#### Fragmento del texto
Las actitudes fanáticas son aquellas que no se permiten dudar de lo que afirman y asumen que están destinadas a imponer su verdad a costa de lo que sea, descalificando de entrada cualquier idea que sea contraria —y en ocasiones incluso simplemente distinta— a la que se enarbola como bandera. Con el fanático el diálogo nunca es auténtico, pues el intercambio de ideas termina siendo siempre una búsqueda de imposición de esa verdad que el radical se siente llamado a tatuar en los demás.

El fanatismo resulta reprochable porque termina traicionando hasta a la mejor intencionada de las ideas. De ahí que al convertirse en fanatismos, ciertas doctrinas se definan en los hechos a partir de una terrible contradicción en sus términos. Cuando el fanático fracasa en su intento evangelizador (ya sea tanto en nombre de una divinidad, como en nombre de un axioma económico o una afirmación científica), termina simplemente anulando la argumentación del otro —el diferente, el raro— y opta por descalificarlo como interlocutor, cuando no incluso como persona.

Así, toda la legitimidad —que la tiene— de la filosofía del pensamiento positivo, termina desvaneciéndose cuando se excluye —y se señala— al pesimista o al melancólico, acusándoles y condenándoles sin más a ese infierno en que habrá de pagar su actitud negativa con todos los males imaginables —esos males que se habrá ganado a pulso por no pensar en positivo—.

iii.

Ignoro qué tan lúcido he sido en los apartados previos. Desearía que las palabras respondieran con justicia a lo que intenta transmitir mi pensamiento, pero asumo la posibilidad de haber sido confuso o haber hecho suposiciones que no pasen los filtros de quienes, razonable y perseverantemente, han llegado hasta aquí con la convicción de que me equivoco o simplemente no encuentran lógica o ilación en mis palabras.

Para ellos, no me queda sino dar crédito y proponer dos lecturas que me han ayudado a dar cierta estructura a mi argumentación en contra del fanatismo de las caritas amarillas y sonrientes. Se trata de dos textos con los que me sentí plenamente identificado en algún momento. Esos libros que uno lee y dice con sorpresa: “¡Esto es lo que quería decir!” Como es natural, con ambos libros tengo también diferencias, pero sus tesis centrales me parecen sólidas y atendibles para abordar el tema.
########
#### Datos mostrados
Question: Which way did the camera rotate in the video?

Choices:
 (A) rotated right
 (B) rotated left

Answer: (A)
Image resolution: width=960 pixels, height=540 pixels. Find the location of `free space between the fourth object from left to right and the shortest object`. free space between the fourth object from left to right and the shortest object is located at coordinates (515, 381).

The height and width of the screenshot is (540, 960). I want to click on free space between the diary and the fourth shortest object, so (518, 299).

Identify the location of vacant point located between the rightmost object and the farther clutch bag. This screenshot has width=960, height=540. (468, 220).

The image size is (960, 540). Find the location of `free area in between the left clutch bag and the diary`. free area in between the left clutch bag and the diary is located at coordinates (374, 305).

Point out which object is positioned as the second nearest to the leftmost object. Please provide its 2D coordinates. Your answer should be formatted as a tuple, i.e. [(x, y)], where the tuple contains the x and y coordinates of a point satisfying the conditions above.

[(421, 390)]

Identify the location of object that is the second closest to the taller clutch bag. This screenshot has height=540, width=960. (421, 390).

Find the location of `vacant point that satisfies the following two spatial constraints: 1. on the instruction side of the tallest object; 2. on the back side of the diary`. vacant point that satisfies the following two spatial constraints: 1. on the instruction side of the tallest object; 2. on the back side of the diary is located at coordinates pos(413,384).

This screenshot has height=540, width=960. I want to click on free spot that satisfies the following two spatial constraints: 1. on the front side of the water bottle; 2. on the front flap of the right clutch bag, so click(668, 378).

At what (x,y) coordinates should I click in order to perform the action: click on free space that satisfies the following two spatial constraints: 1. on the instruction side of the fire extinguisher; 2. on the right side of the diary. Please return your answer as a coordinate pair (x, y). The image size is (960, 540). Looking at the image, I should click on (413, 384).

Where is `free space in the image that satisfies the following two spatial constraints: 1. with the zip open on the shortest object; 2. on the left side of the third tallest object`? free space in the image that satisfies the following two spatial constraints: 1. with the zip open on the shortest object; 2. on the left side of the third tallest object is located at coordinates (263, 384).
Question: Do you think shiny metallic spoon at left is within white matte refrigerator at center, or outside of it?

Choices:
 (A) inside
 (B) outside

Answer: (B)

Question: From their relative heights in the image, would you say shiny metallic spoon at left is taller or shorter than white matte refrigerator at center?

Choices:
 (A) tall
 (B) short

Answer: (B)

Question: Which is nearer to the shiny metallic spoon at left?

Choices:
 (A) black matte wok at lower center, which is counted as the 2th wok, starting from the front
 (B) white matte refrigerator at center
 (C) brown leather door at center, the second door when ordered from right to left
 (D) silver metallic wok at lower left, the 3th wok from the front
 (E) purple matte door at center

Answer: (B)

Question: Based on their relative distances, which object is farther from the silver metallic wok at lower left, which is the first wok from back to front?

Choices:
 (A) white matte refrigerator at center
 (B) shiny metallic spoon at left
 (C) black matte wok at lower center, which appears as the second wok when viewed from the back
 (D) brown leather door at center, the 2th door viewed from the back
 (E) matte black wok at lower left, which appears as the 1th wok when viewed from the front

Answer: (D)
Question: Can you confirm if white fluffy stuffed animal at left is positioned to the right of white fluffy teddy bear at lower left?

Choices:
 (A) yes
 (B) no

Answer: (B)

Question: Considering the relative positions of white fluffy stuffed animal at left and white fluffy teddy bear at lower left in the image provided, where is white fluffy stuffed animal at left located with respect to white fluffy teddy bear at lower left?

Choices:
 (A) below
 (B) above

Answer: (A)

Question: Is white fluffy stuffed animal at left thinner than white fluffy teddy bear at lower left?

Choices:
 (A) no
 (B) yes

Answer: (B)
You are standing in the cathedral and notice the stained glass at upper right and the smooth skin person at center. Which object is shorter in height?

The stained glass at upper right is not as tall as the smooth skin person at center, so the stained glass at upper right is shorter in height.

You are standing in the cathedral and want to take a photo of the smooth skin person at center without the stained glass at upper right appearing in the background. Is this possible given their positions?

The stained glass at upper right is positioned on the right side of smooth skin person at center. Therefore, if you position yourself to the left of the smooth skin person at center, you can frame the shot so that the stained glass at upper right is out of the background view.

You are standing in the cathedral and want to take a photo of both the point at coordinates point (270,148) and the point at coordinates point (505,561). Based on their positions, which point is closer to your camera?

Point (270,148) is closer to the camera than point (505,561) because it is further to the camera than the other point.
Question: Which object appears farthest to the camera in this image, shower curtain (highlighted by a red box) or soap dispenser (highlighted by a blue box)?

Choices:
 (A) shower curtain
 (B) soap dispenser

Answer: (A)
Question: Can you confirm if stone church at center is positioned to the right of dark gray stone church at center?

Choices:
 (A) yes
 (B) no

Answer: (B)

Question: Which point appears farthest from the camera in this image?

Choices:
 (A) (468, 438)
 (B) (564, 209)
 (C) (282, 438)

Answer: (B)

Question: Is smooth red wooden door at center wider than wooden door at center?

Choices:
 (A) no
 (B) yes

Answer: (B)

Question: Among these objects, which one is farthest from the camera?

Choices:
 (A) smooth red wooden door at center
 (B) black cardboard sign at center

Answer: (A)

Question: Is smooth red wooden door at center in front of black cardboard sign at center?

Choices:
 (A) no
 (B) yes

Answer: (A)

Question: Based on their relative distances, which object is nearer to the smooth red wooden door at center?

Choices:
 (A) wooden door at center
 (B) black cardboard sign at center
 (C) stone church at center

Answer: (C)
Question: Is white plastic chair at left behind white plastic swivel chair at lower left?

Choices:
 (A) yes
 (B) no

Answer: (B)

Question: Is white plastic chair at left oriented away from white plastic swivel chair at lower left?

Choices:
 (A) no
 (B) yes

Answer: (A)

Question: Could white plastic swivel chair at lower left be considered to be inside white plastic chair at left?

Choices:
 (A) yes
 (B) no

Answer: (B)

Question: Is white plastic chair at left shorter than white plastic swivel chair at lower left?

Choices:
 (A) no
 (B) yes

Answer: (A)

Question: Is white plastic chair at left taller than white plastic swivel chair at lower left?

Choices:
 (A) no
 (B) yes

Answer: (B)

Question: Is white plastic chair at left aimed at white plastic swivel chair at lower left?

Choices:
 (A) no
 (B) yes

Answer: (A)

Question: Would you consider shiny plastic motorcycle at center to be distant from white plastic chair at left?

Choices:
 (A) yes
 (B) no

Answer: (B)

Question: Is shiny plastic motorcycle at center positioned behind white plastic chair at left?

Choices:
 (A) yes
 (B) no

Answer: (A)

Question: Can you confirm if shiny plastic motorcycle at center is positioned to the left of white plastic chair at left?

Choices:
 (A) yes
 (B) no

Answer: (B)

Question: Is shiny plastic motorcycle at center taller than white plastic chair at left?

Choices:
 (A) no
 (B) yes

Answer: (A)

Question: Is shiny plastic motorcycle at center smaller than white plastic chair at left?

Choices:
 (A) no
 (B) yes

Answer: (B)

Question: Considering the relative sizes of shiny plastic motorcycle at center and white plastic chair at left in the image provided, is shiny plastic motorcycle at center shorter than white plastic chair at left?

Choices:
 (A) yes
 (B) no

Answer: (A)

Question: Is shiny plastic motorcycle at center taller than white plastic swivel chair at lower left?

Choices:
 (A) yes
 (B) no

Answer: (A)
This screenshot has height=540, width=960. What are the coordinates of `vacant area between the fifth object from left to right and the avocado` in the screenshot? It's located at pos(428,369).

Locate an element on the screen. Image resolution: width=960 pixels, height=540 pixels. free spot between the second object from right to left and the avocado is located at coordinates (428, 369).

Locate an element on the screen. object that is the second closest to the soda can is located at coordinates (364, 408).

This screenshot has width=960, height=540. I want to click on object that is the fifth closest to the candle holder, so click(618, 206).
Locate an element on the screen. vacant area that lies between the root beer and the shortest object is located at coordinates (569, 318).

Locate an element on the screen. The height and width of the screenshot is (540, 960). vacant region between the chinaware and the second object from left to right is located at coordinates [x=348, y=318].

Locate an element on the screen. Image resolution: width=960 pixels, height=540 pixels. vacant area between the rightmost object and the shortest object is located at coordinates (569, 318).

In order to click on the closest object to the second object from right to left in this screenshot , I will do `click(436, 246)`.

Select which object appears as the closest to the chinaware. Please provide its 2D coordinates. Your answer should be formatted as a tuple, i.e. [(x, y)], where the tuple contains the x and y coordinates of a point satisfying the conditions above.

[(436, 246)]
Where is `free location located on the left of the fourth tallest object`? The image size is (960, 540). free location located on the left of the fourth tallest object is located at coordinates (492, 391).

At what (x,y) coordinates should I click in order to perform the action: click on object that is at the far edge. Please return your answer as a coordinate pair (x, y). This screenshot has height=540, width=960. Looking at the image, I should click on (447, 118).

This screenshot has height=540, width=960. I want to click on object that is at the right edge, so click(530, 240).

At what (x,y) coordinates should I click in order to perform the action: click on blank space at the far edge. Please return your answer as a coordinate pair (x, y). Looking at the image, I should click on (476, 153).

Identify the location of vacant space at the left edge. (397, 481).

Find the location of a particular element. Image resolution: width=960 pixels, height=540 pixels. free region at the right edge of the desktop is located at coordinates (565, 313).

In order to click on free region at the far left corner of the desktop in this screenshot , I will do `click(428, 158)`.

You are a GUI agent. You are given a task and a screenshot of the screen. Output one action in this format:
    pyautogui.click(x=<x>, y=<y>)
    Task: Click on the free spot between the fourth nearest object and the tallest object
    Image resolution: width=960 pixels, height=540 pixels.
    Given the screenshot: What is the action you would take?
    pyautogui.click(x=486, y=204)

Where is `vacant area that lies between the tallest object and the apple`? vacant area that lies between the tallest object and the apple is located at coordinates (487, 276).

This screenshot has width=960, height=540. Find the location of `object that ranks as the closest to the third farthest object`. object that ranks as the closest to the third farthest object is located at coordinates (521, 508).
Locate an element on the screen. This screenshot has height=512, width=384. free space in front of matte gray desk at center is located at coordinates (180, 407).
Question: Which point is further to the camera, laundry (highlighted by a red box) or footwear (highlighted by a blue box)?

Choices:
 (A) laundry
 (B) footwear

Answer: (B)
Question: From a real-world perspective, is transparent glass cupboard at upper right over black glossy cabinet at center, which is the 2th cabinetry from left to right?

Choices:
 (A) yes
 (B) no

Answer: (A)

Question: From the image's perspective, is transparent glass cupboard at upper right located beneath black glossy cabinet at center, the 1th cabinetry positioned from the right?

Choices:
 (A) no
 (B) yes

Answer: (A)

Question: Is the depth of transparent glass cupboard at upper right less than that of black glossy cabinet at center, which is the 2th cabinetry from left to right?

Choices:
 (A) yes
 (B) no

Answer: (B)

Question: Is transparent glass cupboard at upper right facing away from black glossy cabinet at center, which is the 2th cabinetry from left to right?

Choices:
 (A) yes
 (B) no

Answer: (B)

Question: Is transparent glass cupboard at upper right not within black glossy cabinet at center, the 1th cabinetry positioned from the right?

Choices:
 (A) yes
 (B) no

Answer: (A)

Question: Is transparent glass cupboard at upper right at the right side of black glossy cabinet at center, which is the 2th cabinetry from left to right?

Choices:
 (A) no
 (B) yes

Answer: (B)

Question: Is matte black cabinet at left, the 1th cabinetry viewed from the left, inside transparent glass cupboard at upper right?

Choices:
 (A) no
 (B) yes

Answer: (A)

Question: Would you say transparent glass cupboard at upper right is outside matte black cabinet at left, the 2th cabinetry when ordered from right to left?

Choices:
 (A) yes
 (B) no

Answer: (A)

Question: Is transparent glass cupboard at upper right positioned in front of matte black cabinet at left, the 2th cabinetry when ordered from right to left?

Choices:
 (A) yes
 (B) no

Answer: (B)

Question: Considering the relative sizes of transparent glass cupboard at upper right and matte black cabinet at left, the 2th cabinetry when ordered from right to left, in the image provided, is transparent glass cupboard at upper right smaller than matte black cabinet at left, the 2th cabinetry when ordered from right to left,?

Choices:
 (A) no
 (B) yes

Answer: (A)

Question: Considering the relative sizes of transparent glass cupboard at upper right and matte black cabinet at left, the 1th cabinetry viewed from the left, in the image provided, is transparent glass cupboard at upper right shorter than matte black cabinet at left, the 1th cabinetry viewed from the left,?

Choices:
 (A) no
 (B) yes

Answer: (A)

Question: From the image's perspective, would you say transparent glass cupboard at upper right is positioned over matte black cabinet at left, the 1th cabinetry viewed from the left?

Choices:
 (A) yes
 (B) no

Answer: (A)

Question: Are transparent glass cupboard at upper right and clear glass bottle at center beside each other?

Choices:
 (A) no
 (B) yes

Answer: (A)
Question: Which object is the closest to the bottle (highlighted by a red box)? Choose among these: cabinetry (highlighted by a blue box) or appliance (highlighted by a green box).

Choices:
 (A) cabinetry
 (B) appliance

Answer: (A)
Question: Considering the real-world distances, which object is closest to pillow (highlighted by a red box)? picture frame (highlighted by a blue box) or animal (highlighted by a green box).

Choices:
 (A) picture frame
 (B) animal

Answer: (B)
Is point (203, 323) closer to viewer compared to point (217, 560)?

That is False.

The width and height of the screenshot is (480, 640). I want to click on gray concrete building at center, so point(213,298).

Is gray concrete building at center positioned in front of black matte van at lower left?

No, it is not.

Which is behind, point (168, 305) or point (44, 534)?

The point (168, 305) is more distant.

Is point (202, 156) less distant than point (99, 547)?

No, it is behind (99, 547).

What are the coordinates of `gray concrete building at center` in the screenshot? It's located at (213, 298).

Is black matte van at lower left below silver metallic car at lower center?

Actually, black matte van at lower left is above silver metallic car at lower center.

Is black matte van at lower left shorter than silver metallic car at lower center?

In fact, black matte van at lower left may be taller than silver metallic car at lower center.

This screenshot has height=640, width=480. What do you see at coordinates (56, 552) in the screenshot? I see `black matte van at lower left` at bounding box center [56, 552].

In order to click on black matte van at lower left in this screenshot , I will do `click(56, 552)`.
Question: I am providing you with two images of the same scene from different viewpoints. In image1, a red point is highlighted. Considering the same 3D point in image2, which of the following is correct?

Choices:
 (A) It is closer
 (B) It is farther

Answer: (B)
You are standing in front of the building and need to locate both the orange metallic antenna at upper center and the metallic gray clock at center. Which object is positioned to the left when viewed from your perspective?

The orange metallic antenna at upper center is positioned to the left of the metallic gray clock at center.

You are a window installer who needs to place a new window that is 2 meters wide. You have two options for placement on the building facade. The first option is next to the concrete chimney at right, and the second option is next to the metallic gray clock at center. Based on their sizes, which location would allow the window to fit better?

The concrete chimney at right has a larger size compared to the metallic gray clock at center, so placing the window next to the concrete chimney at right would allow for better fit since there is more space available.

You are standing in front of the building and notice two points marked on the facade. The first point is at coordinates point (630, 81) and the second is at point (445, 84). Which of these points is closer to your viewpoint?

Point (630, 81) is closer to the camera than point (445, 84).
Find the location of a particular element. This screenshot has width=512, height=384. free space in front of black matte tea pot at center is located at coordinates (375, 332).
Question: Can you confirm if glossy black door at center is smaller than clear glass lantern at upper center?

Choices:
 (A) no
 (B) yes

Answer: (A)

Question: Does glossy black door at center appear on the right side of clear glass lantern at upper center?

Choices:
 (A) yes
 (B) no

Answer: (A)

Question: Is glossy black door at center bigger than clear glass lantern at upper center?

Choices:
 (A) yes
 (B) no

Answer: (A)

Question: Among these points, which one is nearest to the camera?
########
Lista de tareas:
(1) En el fragmento sobre el fanatismo, ¿qué hace el fanático cuando fracasa en su intento evangelizador?
(2) Sigue escribiendo el fragmento sobre el fanatismo del pensamiento positivo a partir de su última oración.

Respuestas en orden:
(1) Anula la argumentación del otro y opta por descalificarlo como interlocutor, cuando no incluso como persona.

(2)
El primero se titula Contra la Felicidad. En defensa de la melancolía, de Eric C. Wilson y editado en México por Taurus. El segundo es de Barbara Ehrenreich y se llama Bright-Sided. How the relentless promotion of positive thinking has undermined America (la edición es de Metropolitan Books y, hasta donde sé, no existe una traducción al castellano). No me detengo a reseñarlos pues los títulos me parecen suficientemente provocadores.

· · ·

Quizá la pasión con que he terminado plasmando mis argumentos me lleve al borde de la actitud del fanático. Ofrezco disculpas si ese ha sido el caso y dejo abierta de par en par la puerta de mi razón para discutir el tema siempre que mi interlocutor esté dispuesto a reformular su propio razonamiento. A cambio, no puedo sino ofrecer lo mismo. Es a partir del diálogo sensato, prudente, respetuoso, que puede evolucionar nuestro pensamiento. Igual y a nadie interesa meterse en semejante embrollo. Y se vale. Ojalá incluso en ese caso estemos —desde nuestras propias trincheras y en el diálogo permanente que entablamos con nosotros mismos— dispuestos a someter nuestras certezas a la duda y así fortalecer algunas convicciones, transformar algunas creencias y permitirnos acercarnos a los otros otorgando justo reconocimiento a sus verdades.

PD. Releo mi texto y pienso en una voz que inconscientemente está sin duda presente en mis argumentos: Susan Sontag y dos textos que, sin referirse a este culto del optimismo que he venido denunciando, aportan luces a los temas que más me cuesta ilustrar: la carga moral que asociamos con la enfermedad y el reconocimiento del dolor del otro como dimensión fundamental de nuestra humanidad. Me refiero a La enfermedad y sus metáforas y Ante el dolor de los demás. Después de escribir lo que he escrito, me siento obligado a volver a leer ambas obras que por ahí están arrinconadas en el librero.